Has President Trump defeated the media

"Remember: what you see and read doesn't really happen." The sentence comes from the mouth of Donald Trump, he said it in a speech to war veterans in Kansas City at the end of July. "Just believe us," was the US President's solution. Us, Trump and the Republicans. Not the Democrats, not the scientists, not the media.

The alternative world of the 45th US President made its first clear appearance after January 20, 2017, the day he was inaugurated. Donald Trump later claims that the crowd when he was sworn in was larger than that of his predecessor Barack Obama. It is the largest gathering of people that has ever attended the inauguration of a US president.

Aerial photographs clearly show that the streets of Washington are significantly emptier for Trump than for his predecessor. His spokesman at the time, Sean Spicer, insists that the US president is telling the truth. The Americans got to know Trump as a politician during the election campaign. But now, in the White House, his behavior seems absurd. A president who twists the obvious? Some people rub their eyes laughing. Still.

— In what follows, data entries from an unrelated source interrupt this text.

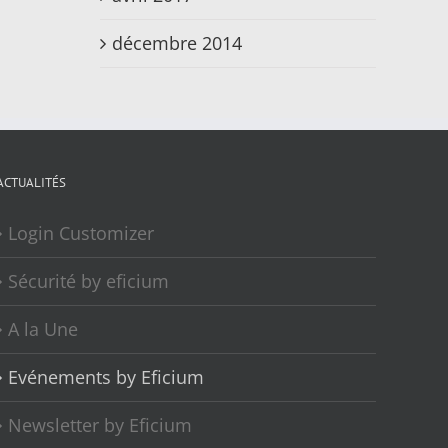
décembre 2014
ACTUALITÉS
Login Customizer
Sécurité by eficium
A la Une
Evénements by Eficium
Newsletter by Eficium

18 months and 4,229 lies later, it is clear that Trump lives in his own world constructed from the needs of his ego. Trump fights objective truths that contradict his worldview, as he once did against the construction companies who demanded their fees from the real estate entrepreneur. Which is why he called critical media, among other things, "fake news" and "our country's greatest enemies". He repeats attacks on the press on Twitter and in almost every public speech. He defends his untruths with verve and vehemence.

Trump lies an average of 7.6 times a day

The fact checker of the Washington Post, whose importance and overtime have grown under Trump, found the number of his "false and misleading claims" nearly doubled in the past six months. On average, Trump therefore lies 7.6 times a day. At the beginning of his presidency there were only 4.9 untruths.

He repeats some lies over and over again. Especially when they concern the core of his political agenda. When it comes to world trade, tariffs, immigration or the fact that Europeans should contribute more money to NATO.

Under Trump, lies have not only become commonplace, they are part of his brand like Twitter thunderstorms and cockiness. And his followers adore him for it too.

Although this is of course connected: If Trump didn't lie, he couldn't pose as the sole savior of the United States. If he weren't the savior of the United States for his followers, they wouldn't be at his feet. And Trump's supporters now have to believe his claims at least halfway because the reverse would be inconvenient: the realization that they were caught up in a fraud.